I am using Racket and Dr. Racket for an educational purpose.
After the following definitions of variable "x" and "y":
(define x (list 1 2 3))
(define y (list 4 5 6))
I decided to create 3 different lists using these variables.
First:
(append x y)
>> '(1 2 3 4 5 6)
Second:
(cons x y)
>> '((1 2 3) 4 5 6)
Third:
(list x y)
>> ((1 2 3) (4 5 6))
After that, I decided to use the boolean operators "and" and "or" with the three lists. What surprised me was the output. Why does this happen? Why "or" and "and" choose one of the lists? What's the ratio behind this decision?
(and (append x y) (cons x y) (list x y))
>> '((1 2 3) (4 5 6))
(or (append x y) (cons x y) (list x y))
>> '(1 2 3 4 5 6)
It's simple: and returns the value of the last expression that is truthy or #f if at least one expression is false, whereas or returns the value of the first expression that is truthy or #f if all are false.

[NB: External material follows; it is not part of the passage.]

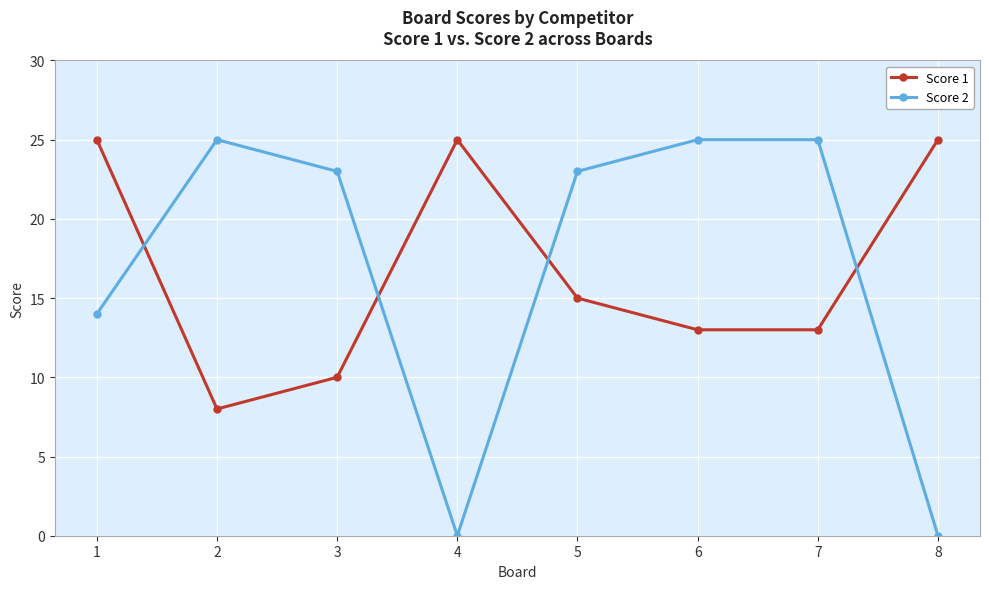

True or false: Score 1 has more than 0 interior local peaks.

True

Remember: in Scheme, the only false value is #f, whereas anything else is considered true, hence we use the moniker "truthy" - to denote a non-false value. In particular, in your code this:
(and (append x y) (cons x y) (list x y))
Returns the value of the last truthy expression: (list x y), whereas this:
(or (append x y) (cons x y) (list x y))
Returns the value of the first truthy expression: (append x y).